Curation of RefSeq transcripts and proteins for rat is a continuous process and serves to: a) ensure accurate, full-length sequence for the complete set of transcripts and proteins including loci that use selenocysteine or non-AUG codons; and b) provide additional RefSeq feature annotation such as mature peptides. In addition, the transcript-based curated RefSeq collection represents a high quality complement to genome annotation, because it can be used to identify genes which are not well-represented in one or both genomic assemblies. For example, genes missing from the RGSCv3.4 reference assembly include the smooth muscle alpha-actin (Acta2, GeneID:81633), thymidine kinase 1 (Tk1; GeneID:24834), and gamma-glutamyltransferase 1 (Ggt1, GeneID:116568).
NCBI provides a unique service by annotating both available genome assemblies and displaying order of objects in multiple coordinate systems (sequence, centiMorgans). Genome annotation is computed based on alignments of the curated RefSeq collection described above, rat transcript data, and human, mouse, and rat protein data. The results are distributed in the genomic RefSeq collection, in the RefSeq and Map Viewer FTP sites, and are available for browsing and querying by accession, text, or sequence similarity (via BLAST) in the Map Viewer. Sequence-based data presented in the Map Viewer includes the annotated genome at the gene and transcript level plus an array of additional sequence details including repeats, STS markers, CpG islands, alignments of rat genomic records and of human, mouse, and rat transcript sequences, mapped phenotypes (QTLs) based on placement of flanking and peak markers, and variation data from dbSNP. Alternate displays provide tabular reports and download support (Data as Table View), present alignments supporting the annotation (Evidence Viewer), or support using transcript alignments to generate alternative transcript models for further evaluation (Model Maker). Map Viewer also supports comparative displays of human, mouse, and rat annotations as well as review of order and orientation of assemblies based on placement of markers common to the sequence, genetic, and radiation hybrid maps.

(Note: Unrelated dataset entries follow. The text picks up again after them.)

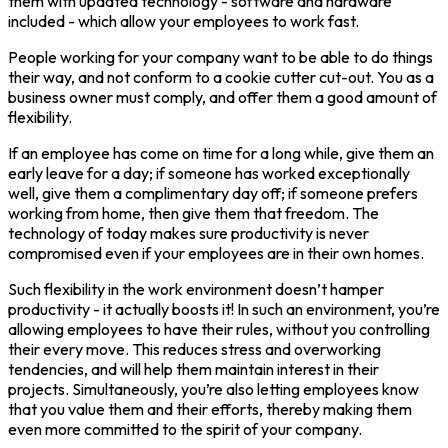
them with updated technology - software and hardware
included - which allow your employees to work fast.
People working for your company want to be able to do things
their way, and not conform to a cookie cutter cut-out. You as a
business owner must comply, and offer them a good amount of
flexibility.
If an employee has come on time for a long while, give them an
early leave for a day; if someone has worked exceptionally
well, give them a complimentary day off; if someone prefers
working from home, then give them that freedom. The
technology of today makes sure productivity is never
compromised even if your employees are in their own homes.
Such flexibility in the work environment doesn’t hamper
productivity - it actually boosts it! In such an environment, you’re
allowing employees to have their rules, without you controlling
their every move. This reduces stress and overworking
tendencies, and will help them maintain interest in their
projects. Simultaneously, you’re also letting employees know
that you value them and their efforts, thereby making them
even more committed to the spirit of your company.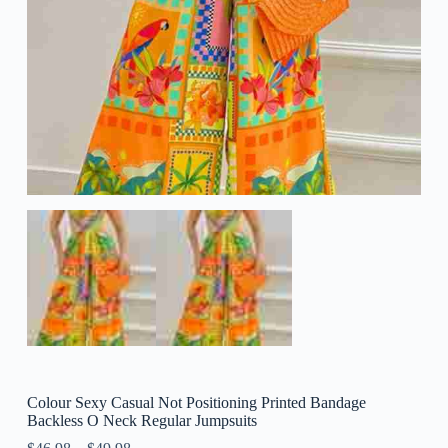
Colour Sexy Casual Not Positioning Printed Bandage
Backless O Neck Regular Jumpsuits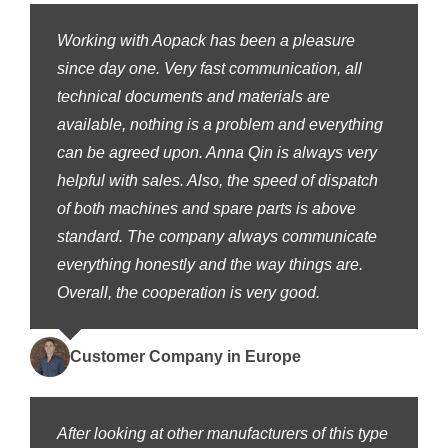
Working with Aopack has been a pleasure
since day one. Very fast communication, all
technical documents and materials are
available, nothing is a problem and everything
can be agreed upon. Anna Qin is always very
helpful with sales. Also, the speed of dispatch
of both machines and spare parts is above
standard. The company always communicate
everything honestly and the way things are.
Overall, the cooperation is very good.
Customer Company in Europe
After looking at other manufacturers of this type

A rat-specific BLAST page facilitates access to several custom BLAST databases. Options include the genome assemblies, RefSeq and GenBank RNAs and proteins, and trace reads from the Trace Archive. Query results for transcript and protein databases return links to the Gene, UniGene and/or GEO databases when an accession is known to that database. Query results for the genome assembly databases include links to view the results Map Viewer in the context of the genome annotation.
dbSNP processes submissions of variation of multiple classes (e.g. insertion/deletions, small tandem repeats, substitutions, etc.) and assigns them unique stable identifiers (ss). Submissions are clustered periodically by alignment to the genome, and submissions of the same variant are assigned an rs number. The placement of these variants on the genome, and calculation of the effect of a variant on an encoded protein, is reported in Map Viewer and the dbSNP GeneView display.